Adevinta should be split up into different pieces if it is to succeed under new ownership, according to Apax Partners' Steve Kooyers and marketplace expert Malcolm Myers.
The two took to the stage at the AIM Group's AutosBuzz conference this week, with Adevinta set to be acquired by the Permira and Blackstone consortium imminently.
Kooyers, a partner at the private equity firm Apax Partners, said breaking up Adevinta "is the only viable strategy", with the new owners most likely "not thinking of it as a single company."
Meanwhile, Malcolm Myers, the founder at European Internet Ventures, suggested "the sum of [Adevinta's] parts will be worth more than the whole," with a breakup "the most likely outcome".
Adevinta is a highly diversified marketplace operator which underwent a significant divestment of non-essential assets in the leadup to the takeover bid by Permira and Blackstone.
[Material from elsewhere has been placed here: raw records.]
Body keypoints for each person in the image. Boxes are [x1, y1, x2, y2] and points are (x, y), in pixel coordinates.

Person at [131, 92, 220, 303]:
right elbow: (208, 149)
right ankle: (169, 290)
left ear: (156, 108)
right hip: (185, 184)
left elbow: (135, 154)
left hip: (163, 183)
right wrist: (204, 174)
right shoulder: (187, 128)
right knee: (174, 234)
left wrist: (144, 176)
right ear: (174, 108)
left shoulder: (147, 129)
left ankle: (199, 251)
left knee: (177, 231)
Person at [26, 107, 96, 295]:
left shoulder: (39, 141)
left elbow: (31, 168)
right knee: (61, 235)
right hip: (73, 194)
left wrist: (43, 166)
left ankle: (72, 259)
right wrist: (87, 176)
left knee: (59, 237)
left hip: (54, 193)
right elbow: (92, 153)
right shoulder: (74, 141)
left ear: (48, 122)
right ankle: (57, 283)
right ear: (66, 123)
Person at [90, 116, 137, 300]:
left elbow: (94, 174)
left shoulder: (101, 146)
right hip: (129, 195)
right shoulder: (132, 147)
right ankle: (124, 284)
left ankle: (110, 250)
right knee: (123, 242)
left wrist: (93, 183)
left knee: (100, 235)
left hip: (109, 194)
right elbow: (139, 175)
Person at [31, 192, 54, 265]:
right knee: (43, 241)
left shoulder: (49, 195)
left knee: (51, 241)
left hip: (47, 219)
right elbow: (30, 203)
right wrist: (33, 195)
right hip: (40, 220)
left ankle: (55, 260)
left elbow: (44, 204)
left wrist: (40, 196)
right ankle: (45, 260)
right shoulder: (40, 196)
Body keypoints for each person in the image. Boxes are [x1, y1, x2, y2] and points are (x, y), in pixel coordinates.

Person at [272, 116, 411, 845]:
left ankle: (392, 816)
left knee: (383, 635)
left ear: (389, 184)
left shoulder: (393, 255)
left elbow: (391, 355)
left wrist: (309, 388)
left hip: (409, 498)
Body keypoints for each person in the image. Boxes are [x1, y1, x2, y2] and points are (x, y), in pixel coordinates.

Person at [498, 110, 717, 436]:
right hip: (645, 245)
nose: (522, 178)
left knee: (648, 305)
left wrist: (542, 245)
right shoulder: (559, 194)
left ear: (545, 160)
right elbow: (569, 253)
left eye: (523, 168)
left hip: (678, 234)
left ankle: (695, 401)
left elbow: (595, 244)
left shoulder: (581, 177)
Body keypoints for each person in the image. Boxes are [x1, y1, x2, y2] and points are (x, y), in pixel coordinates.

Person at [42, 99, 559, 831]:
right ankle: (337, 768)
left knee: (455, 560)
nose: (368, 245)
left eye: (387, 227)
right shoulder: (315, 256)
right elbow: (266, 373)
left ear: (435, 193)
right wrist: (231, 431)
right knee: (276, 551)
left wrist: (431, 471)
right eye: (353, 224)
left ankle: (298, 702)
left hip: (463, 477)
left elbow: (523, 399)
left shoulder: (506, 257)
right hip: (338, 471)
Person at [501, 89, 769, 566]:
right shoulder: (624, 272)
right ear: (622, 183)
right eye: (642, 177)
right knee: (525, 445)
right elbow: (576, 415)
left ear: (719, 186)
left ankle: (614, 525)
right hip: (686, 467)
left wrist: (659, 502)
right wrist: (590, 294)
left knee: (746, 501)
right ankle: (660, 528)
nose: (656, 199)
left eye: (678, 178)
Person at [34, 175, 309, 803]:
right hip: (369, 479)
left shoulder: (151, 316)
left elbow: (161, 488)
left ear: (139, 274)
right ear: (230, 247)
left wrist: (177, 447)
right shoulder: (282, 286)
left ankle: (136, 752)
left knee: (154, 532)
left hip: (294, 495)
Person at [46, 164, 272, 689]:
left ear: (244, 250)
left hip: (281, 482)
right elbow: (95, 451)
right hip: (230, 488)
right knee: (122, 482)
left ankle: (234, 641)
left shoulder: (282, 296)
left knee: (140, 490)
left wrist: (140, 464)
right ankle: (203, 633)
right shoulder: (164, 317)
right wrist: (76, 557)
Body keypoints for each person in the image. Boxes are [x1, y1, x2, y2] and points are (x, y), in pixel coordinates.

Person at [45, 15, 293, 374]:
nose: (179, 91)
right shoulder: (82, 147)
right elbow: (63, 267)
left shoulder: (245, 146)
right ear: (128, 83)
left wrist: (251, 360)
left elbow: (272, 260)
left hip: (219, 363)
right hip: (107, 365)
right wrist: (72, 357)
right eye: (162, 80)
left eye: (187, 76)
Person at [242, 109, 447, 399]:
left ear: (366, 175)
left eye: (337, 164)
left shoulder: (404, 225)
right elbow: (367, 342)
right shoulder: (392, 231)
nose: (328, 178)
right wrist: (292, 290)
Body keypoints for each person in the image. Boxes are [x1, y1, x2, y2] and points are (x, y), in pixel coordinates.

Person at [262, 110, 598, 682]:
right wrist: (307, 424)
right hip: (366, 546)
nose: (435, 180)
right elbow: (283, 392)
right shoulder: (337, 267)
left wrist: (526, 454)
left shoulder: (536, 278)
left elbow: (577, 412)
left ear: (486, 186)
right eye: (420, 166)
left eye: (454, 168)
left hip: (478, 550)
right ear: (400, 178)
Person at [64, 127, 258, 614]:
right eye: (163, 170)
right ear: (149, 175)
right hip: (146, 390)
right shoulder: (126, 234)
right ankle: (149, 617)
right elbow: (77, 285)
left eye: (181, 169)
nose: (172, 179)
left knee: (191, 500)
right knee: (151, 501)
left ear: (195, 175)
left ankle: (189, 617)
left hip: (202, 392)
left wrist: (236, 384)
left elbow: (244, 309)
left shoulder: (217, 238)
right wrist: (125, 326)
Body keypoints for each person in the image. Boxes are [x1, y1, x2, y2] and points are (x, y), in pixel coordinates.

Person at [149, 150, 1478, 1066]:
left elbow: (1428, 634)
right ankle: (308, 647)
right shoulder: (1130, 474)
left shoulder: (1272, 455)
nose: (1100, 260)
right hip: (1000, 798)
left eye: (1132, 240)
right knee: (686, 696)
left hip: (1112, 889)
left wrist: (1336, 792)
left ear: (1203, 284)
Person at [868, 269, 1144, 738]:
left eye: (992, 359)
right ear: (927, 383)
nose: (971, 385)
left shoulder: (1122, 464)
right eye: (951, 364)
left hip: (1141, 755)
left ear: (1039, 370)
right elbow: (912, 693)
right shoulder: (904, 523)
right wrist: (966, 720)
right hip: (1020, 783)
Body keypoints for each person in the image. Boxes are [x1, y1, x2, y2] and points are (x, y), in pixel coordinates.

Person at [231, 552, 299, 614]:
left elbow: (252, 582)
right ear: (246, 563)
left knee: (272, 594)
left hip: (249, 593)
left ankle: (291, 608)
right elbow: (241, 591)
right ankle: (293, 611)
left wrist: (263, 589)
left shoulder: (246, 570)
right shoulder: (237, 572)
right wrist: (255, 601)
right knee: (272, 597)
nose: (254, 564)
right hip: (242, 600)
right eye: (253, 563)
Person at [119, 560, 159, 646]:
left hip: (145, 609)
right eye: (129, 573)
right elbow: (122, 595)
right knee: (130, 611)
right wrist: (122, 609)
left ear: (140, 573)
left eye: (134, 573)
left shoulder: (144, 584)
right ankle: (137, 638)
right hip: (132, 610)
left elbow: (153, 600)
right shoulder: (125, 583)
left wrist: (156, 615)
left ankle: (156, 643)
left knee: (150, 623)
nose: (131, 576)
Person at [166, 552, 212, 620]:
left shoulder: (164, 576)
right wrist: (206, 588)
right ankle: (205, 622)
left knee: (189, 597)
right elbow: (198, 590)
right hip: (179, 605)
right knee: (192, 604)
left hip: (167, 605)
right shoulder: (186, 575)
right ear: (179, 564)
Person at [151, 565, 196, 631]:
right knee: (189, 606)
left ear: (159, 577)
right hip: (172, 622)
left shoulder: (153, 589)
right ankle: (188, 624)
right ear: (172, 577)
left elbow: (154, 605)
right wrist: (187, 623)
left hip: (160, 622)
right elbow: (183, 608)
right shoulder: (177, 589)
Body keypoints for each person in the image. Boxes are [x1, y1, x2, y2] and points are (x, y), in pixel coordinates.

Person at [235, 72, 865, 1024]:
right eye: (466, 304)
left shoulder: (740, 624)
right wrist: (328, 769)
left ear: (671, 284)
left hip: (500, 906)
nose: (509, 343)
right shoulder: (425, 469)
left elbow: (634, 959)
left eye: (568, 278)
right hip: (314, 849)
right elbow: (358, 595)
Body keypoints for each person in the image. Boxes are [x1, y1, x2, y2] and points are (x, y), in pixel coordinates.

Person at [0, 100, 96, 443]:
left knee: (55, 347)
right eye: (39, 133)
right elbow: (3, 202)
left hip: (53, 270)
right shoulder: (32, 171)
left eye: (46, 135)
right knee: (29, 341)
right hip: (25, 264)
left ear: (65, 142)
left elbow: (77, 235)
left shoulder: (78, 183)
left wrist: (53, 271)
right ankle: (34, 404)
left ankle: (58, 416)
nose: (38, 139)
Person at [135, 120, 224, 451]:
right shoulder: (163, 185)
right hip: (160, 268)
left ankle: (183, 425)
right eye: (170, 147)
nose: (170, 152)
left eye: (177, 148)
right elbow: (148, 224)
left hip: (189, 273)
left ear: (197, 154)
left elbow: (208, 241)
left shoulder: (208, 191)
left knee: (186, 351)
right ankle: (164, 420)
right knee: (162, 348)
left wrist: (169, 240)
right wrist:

However, a number of European businesses including marketplaces in France, Germany, Spain, Italy and more remained as the company sought to focus on priority markets.
Adevinta grew revenues by 12% in its Q4 2023 results, published February, and now it appears that rumours are swirling that another divide-and-conquer approach is required if its new owners are to squeeze maximum value out of its $13 billion acquisition.
Meanwhile, Adevinta has appointed a new-look and much smaller board set to become active once the acquisition is completed.
All three members of the new board of directors: Dipan Patel (Chair), Maria Roentsh and Romain Jay, all work for either Permira or Blackstone, and the minutes of an Extraordinary General Meeting this week also laid out plans for the new board to consist of at least five and a maximum of thirteen members. In other words, the board is likely to grow in size in the immediate months following the acquisition.